News ID: 208012
Published: 0202 GMT January 12, 2018

Trump cancels Britain trip, blames Obama for 'peanuts' London embassy deal

Trump cancels Britain trip, blames Obama for 'peanuts' London embassy deal
The new United States embassy building is seen during a press preview near the River Thames in London, Britain December 13, 2017. REUTERS/Stefan Rousseau/Pool/File Photo

US President Donald Trump canceled a trip to London scheduled for next month to open a new embassy, saying he did not want to endorse what he understood was an Obama-era decision to move out of the old one.

The cancellation is a further blow to relations between the allies. More than a year into his presidency, Trump has yet to visit London, with many Britons vowing to protest against a man they see as crude, volatile and opposed to their values on a range of issues, Reuters reported.

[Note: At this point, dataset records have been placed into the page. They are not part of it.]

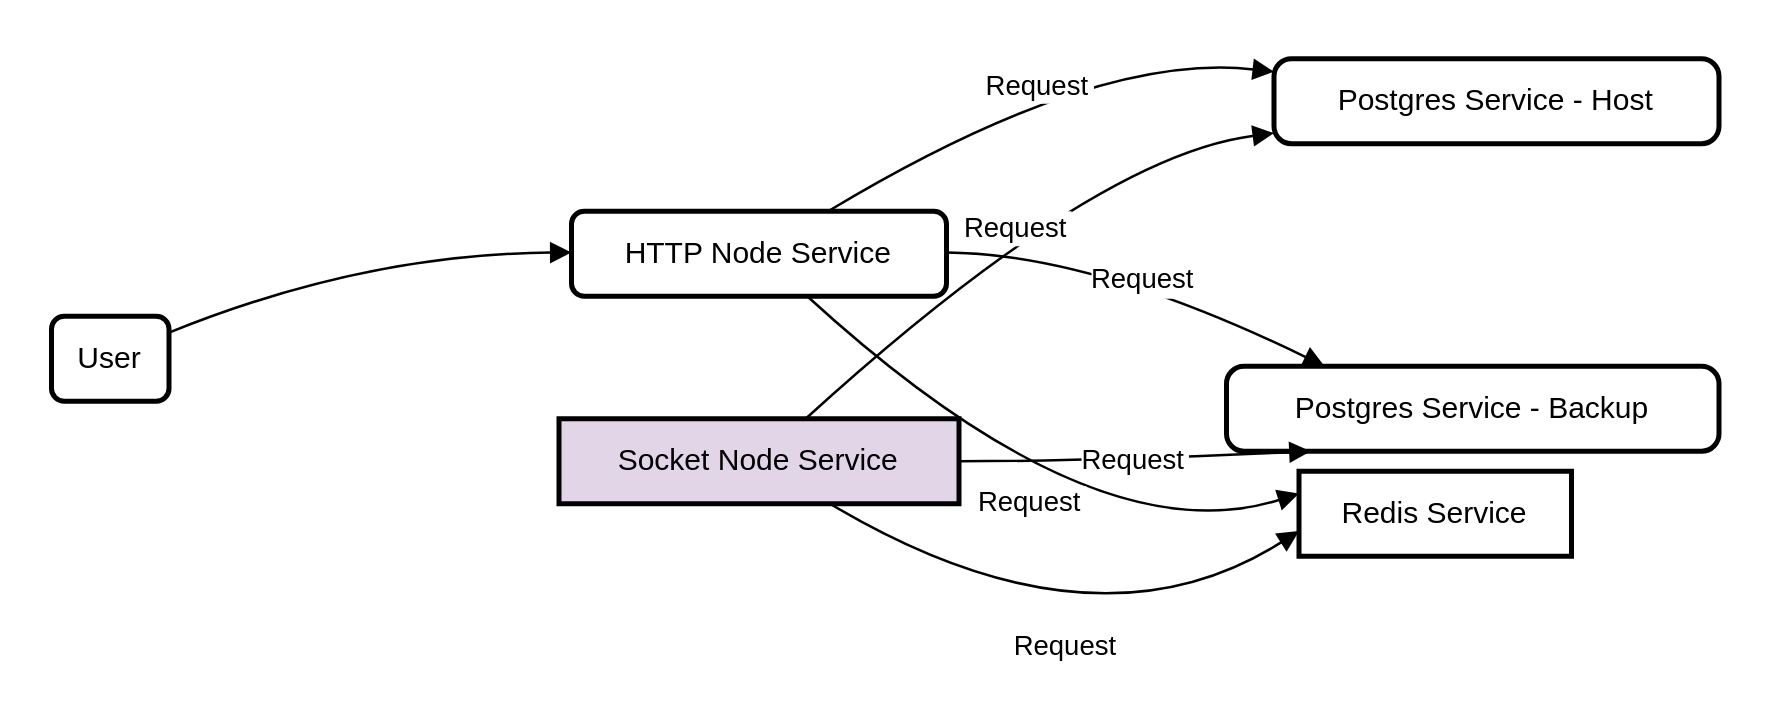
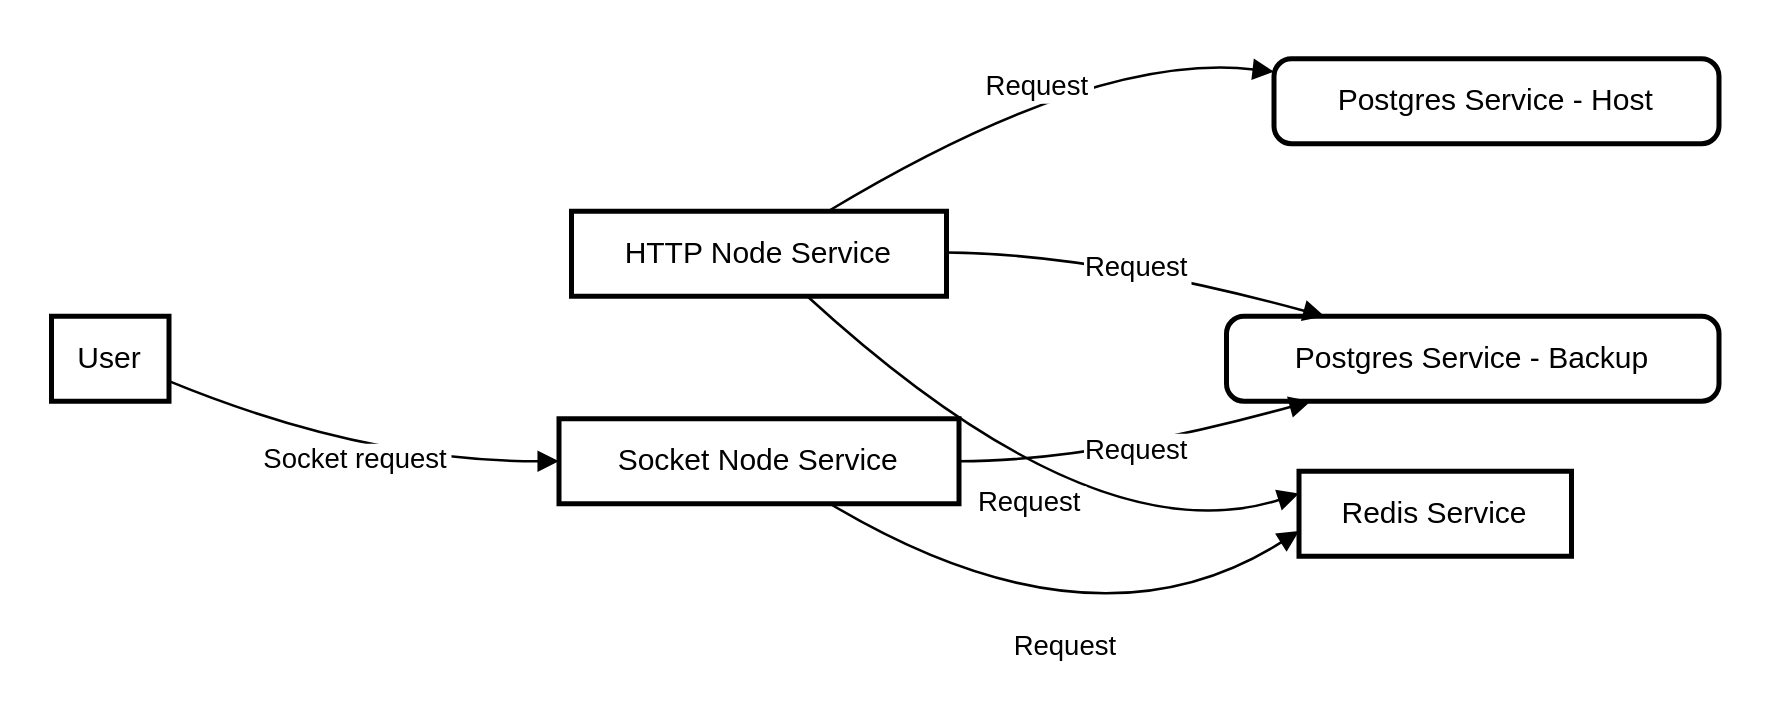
  <mxCell id="0" />
  <mxCell id="1" parent="0" />
- <mxCell id="2" value="User" style="whiteSpace=wrap;strokeWidth=2;rounded=1;" vertex="1" parent="1"><mxGeometry y="126" width="47" height="34" as="geometry" x="20" /></mxCell>
- <mxCell id="3" value="HTTP Node Service" style="whiteSpace=wrap;strokeWidth=2;rounded=1;" vertex="1" parent="1"><mxGeometry x="228" y="84" width="150" height="34" as="geometry" /></mxCell>
- <mxCell id="4" value="Socket Node Service" style="whiteSpace=wrap;strokeWidth=2;fillColor=#e1d5e7;" vertex="1" parent="1"><mxGeometry x="223" y="167" width="160" height="34" as="geometry" /></mxCell>
+ <mxCell id="2" value="User" style="whiteSpace=wrap;strokeWidth=2;" vertex="1" parent="1"><mxGeometry y="126" width="47" height="34" as="geometry" x="20" /></mxCell>
+ <mxCell id="3" value="HTTP Node Service" style="whiteSpace=wrap;strokeWidth=2;" vertex="1" parent="1"><mxGeometry x="228" y="84" width="150" height="34" as="geometry" /></mxCell>
+ <mxCell id="4" value="Socket Node Service" style="whiteSpace=wrap;strokeWidth=2;" vertex="1" parent="1"><mxGeometry x="223" y="167" width="160" height="34" as="geometry" /></mxCell>
  <mxCell id="5" value="Postgres Service - Host" style="rounded=1;absoluteArcSize=1;arcSize=14;whiteSpace=wrap;strokeWidth=2;" vertex="1" parent="1"><mxGeometry x="509" y="23" width="178" height="34" as="geometry" /></mxCell>
- <mxCell id="6" value="Postgres Service - Backup" style="rounded=1;absoluteArcSize=1;arcSize=14;whiteSpace=wrap;strokeWidth=2;" vertex="1" parent="1"><mxGeometry x="490" y="146" width="197" height="34" as="geometry" /></mxCell>
+ <mxCell id="6" value="Postgres Service - Backup" style="rounded=1;absoluteArcSize=1;arcSize=14;whiteSpace=wrap;strokeWidth=2;" vertex="1" parent="1"><mxGeometry x="490" y="126" width="197" height="34" as="geometry" /></mxCell>
  <mxCell id="7" value="Redis Service" style="whiteSpace=wrap;strokeWidth=2;" vertex="1" parent="1"><mxGeometry x="519" y="188" width="109" height="34" as="geometry" /></mxCell>
- <mxCell id="8" value="" style="curved=1;startArrow=none;endArrow=block;exitX=0.996;exitY=0.195;entryX=-0.0;entryY=0.485;" edge="1" parent="1" source="2" target="3"><mxGeometry relative="1" as="geometry"><Array as="points"><mxPoint x="145" y="101" /></Array></mxGeometry></mxCell>
+ <mxCell id="9" value="Socket request" style="curved=1;startArrow=none;endArrow=block;exitX=0.996;exitY=0.761;entryX=0.001;entryY=0.5;" edge="1" parent="1" source="2" target="4"><mxGeometry relative="1" as="geometry"><Array as="points"><mxPoint x="145" y="184" /></Array></mxGeometry></mxCell>
  <mxCell id="10" value="Request" style="curved=1;startArrow=none;endArrow=block;exitX=0.687;exitY=-0.007;entryX=0.002;entryY=0.154;" edge="1" parent="1" source="3" target="5"><mxGeometry relative="1" as="geometry"><Array as="points"><mxPoint x="437" y="20" /></Array></mxGeometry></mxCell>
  <mxCell id="11" value="Request" style="curved=1;startArrow=none;endArrow=block;exitX=1.003;exitY=0.485;entryX=0.19;entryY=-0.015;" edge="1" parent="1" source="3" target="6"><mxGeometry relative="1" as="geometry"><Array as="points"><mxPoint x="437" y="101" /></Array></mxGeometry></mxCell>
  <mxCell id="12" value="Request" style="curved=1;startArrow=none;endArrow=block;exitX=0.623;exitY=0.978;entryX=-0.0;entryY=0.263;" edge="1" parent="1" source="3" target="7"><mxGeometry relative="1" as="geometry"><Array as="points"><mxPoint x="437" y="223" /></Array></mxGeometry></mxCell>
- <mxCell id="13" value="Request" style="curved=1;startArrow=none;endArrow=block;exitX=0.615;exitY=0.007;entryX=0.002;entryY=0.873;" edge="1" parent="1" source="4" target="5"><mxGeometry relative="1" as="geometry"><Array as="points"><mxPoint x="437" y="62" /></Array></mxGeometry></mxCell>
  <mxCell id="14" value="Request" style="curved=1;startArrow=none;endArrow=block;exitX=1.001;exitY=0.5;entryX=0.19;entryY=0.971;" edge="1" parent="1" source="4" target="6"><mxGeometry relative="1" as="geometry"><Array as="points"><mxPoint x="437" y="184" /></Array></mxGeometry></mxCell>
  <mxCell id="15" value="Request" style="curved=1;startArrow=none;endArrow=block;exitX=0.675;exitY=0.993;entryX=-0.0;entryY=0.703;" edge="1" parent="1" source="4" target="7"><mxGeometry relative="1" as="geometry"><Array as="points"><mxPoint x="437" y="264" /></Array></mxGeometry></mxCell>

"(The) reason I canceled my trip to London is that I am not a big fan of the Obama Administration having sold perhaps the best located and finest embassy in London for 'peanuts,' only to build a new one in an off location for 1.2 billion dollars," Trump said in a tweet late on Thursday.

“Bad deal. Wanted me to cut ribbon-NO!” Trump said.

The decision to acquire a new London embassy site on the south bank of the Thames was announced in 2008 under George W. Bush along with the plans to put the old Grosvenor Square site in upscale Mayfair up for sale.

A pillar of Britain’s foreign policy since World War Two, the so-called “special relationship” with Washington has taken on added importance as Britain prepares to leave the European Union in 2019 and seeks new major trade deals.

Prime Minister Theresa May was the first foreign leader to visit Trump after his inauguration in January last year, and they were filmed emerging from the White House holding hands. She later said Trump took her hand in a gentlemanly gesture as they walked down a ramp.

But British officials have been dismayed by some of Trump’s pronouncements, particularly a proposed ban on Muslims entering the United States and most recently when Trump rebuked May on Twitter after she criticized him for retweeting British far-right anti-Islam videos.

During May’s US trip a year ago, she extended an invitation to Trump to make a formal state visit - which includes pomp, pageantry and a banquet with Queen Elizabeth.

May’s spokesman told reporters Trump was welcome in London and that the invitation to visit had been accepted, although no date agreed. He said the opening of the embassy was a matter for the US government.

“The U.S. is one of our oldest and most valued allies and our strong and deep partnership will endure,” the spokesman said.